Posts Tagged ‘Learning’

Do you truly care what others think?

12 June 2009

Last week, I taught mid-career professionals in using dialogue (as opposed to discussion) to explore issues and understand different points of view.

A brief primer on dialogue: While discussion focuses on seeing differences, justifying positions, persuading and selling (among other things), dialogue seeks to increase understanding among people, seeing connections, exploring assumptions and creating shared meaning.

Dialogue balances advocacy (advancing your point of view) with inquiry (exploring what’s underneath others’ and your own perspectives). Discussion favors advocacy over inquiry.

Back to my story: Here were a motivated group of people, who had spent a week together working on learning about themselves and about communicating effectively, and yet it was really hard for them to keep from slipping out of dialogue into discussion.

They had prepared themselves for the dialogue and identified dialogic behaviors they wanted to develop, but in practice sessions they did much more advocacy than inquiry, including interrupting each other.

Clearly, people needed more time and practice to learn how to dialogue. They were smart, motivated folks, yet the old habits still took hold.

I wonder how true that is for influence leaders in general. I know I sometimes surrender to my desire to drive home a point.

How well do you practice true inquiry and dialogue with the people you want to influence? Do you succumb to desire to advocate too readily?

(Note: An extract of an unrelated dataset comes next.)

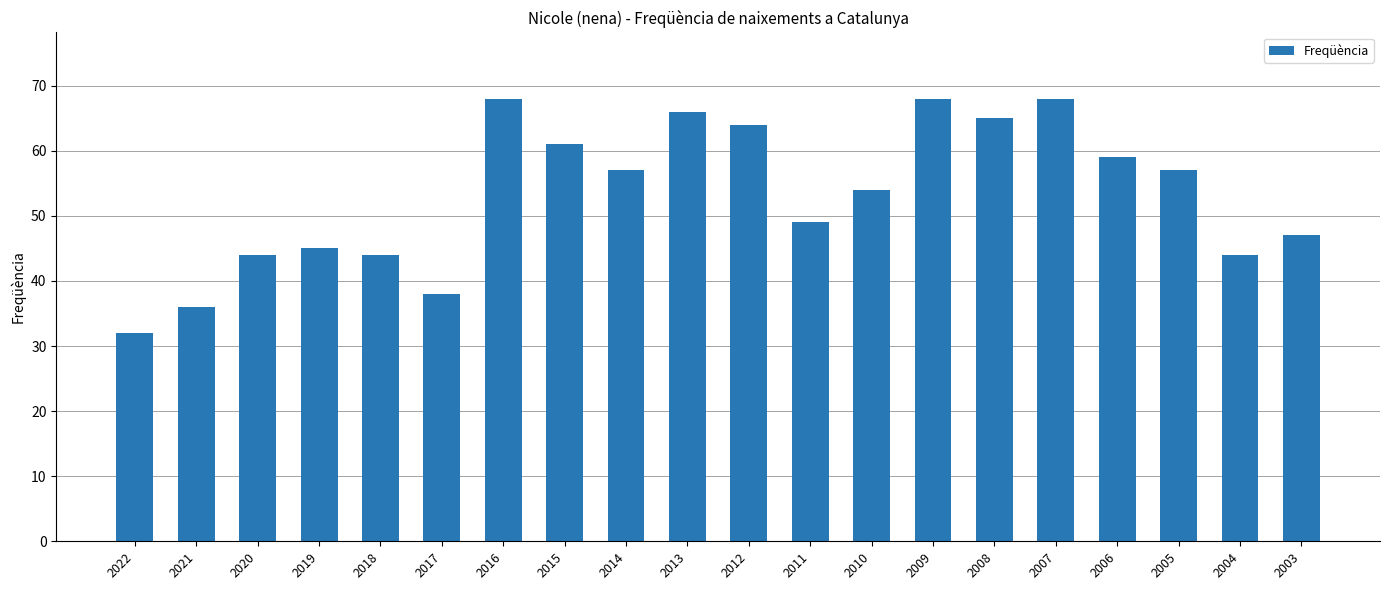

How many data points does each series have?

20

Take a walk in their shoes

30 April 2009

When someone does something you don’t understand, disagree with, or don’t like, you might jump to a conclusion about that person. You might label them as clueless, misguided, or antagonistic.

In doing so, you’ve boxed yourself into a narrow set of explanations of their behavior–and left yourself with very few options for changing the situation.

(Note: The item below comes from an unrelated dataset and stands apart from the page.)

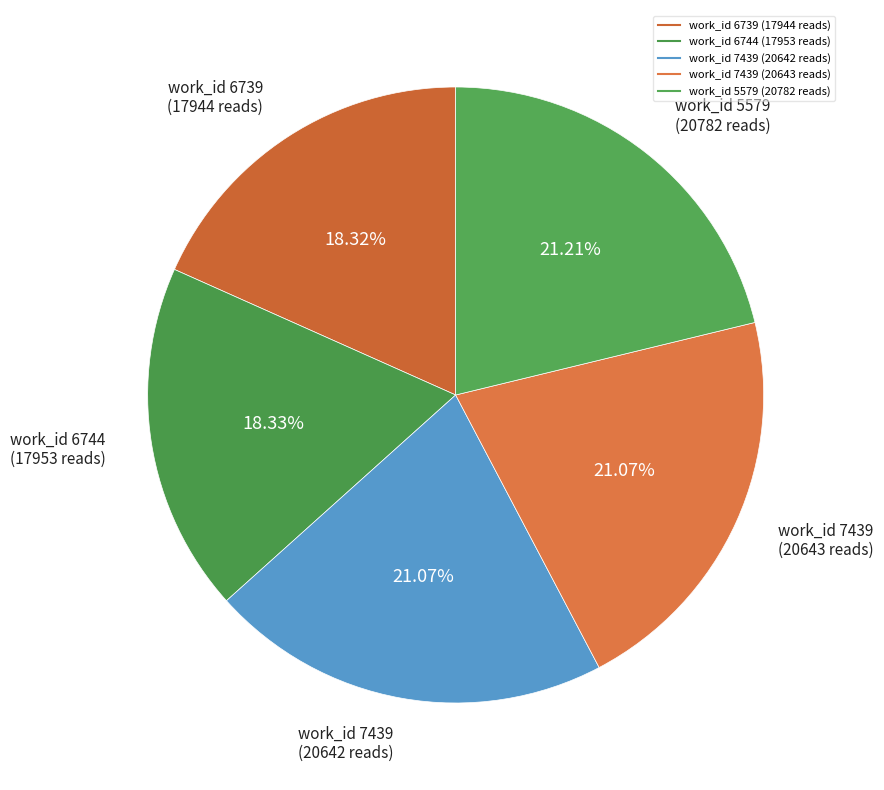

How many segments does this pie chart have?

5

In reality, the majority of people’s behavior is due to their circumstances. The environment around a person exerts powerful pressure on people, and most of what we do is a response to those environmental pressures.

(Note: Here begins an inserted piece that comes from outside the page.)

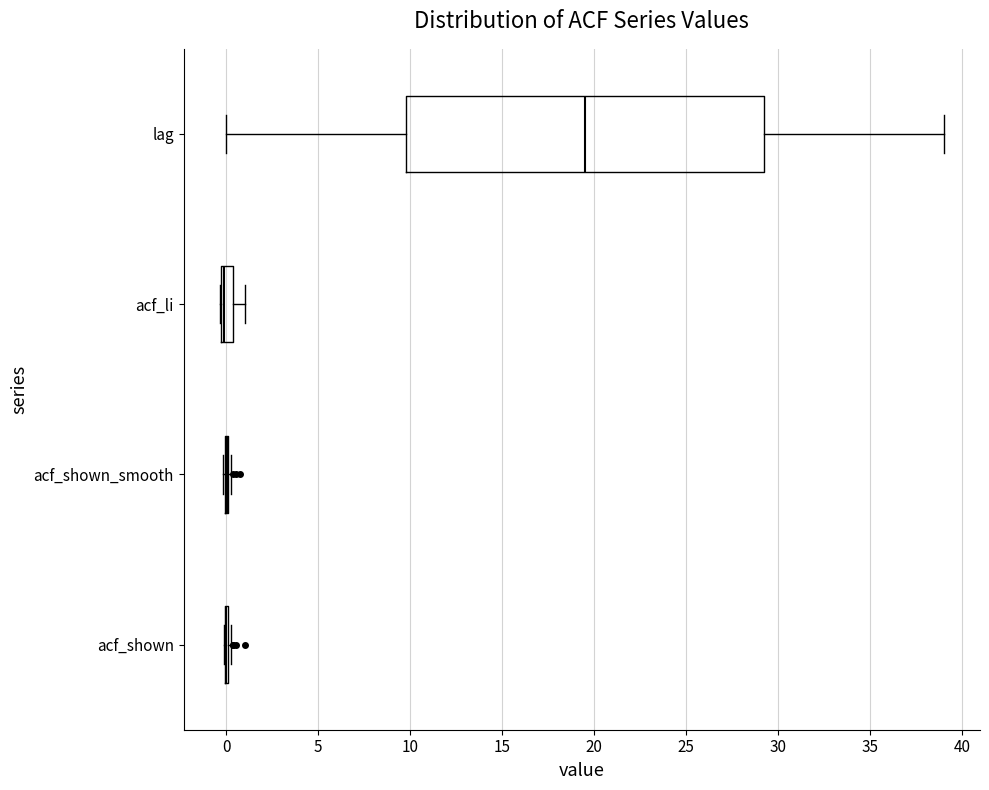

Which box is the widest, from its left edge to its right edge?

lag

That behavior you don’t understand? Maybe the other person has information you don’t. Perhaps they are acting perfectly rationally based on what they know.

That misguided decision? Perhaps they are being pressured to make a decision when they don’t have enough time to weigh the options. Or, maybe their boss has told them what decision she expects, even though she’s “leaving the decision to them”?

That antagonism? Consider that you might not be the first, second or even third person who’s asked something of them this week. Perhaps all the priorities they care about are getting pushed aside to do other folks’ work.

You can’t know the real explanation of their behavior without exploring the circumstances each person is facing.

The task of the influence leader is to learn about the environments other players are living in. Understand the environment, and you’ll get much closer to understanding the behavior and successfully influencing it.

The tendency to attribute other people’s behavior to their personality or inherent traits is called the fundamental attribution error. It’s deadly for influence leaders, because it limits your options for action and building strong relationships.

You’ll get a lot farther looking at people’s circumstances and avoiding labelling.

Anything worth doing is worth doing badly.

22 July 2008

Have you ever hesitated to try some new approach to a person or problem because of fear of failure? A fear that it wouldn’t work out and might even go poorly. Not to worry. Do it anyway. The chances that it will go perfectly are minute. Might as well get the first attempts out of the way—and learn how to do it better. After all, you can’t learn to skate/bike/ride a horse, etc. without falling down.

The phrase “Anything worth doing is worth doing badly” came from my colleague Wally Wilkins (www.take-risks.com). He uses it to remind people that when you try doing something new it’s not going to go perfectly (or even well) the first time. But, that doesn’t mean you give up. If it’s worth doing, you’ve got to keep after it.

I was working with a client in a difficult situation. She tried some new things, and got a lot of pushback from senior folks. Yet, she is clear that she must try these new tactics because it’s a matter of critical importance for the organization. As we debriefed, she identified several areas where she might refine her approach, but she remained very committed to keep trying.

This was not a situation of someone on a fool’s errand, banging their head against the wall. She’s remaining both focused and flexible. And, the goal is important. (After all, there are many things you can do badly that are NOT worth doing.)

Instead, she is focused on achieving significant results for the organization using a variety of different strategies and tools. She’s adjusting her strategy as she learns more. And, some things have gone badly. She even thinks a few might prove to be “career-limiting.”

And, yet, she is still trying. She has fallen down, got up, dusted herself off and gotten back on the horse. She knows that anything worth doing is worth doing badly.

Next time you are thinking about doing something risky, don’t expect it to go perfectly or even well. Just try to give yourself space to do your best and see what happens—and plan to try again. Things rarely work out magically the first time you try them. If it’s worth doing, keep trying!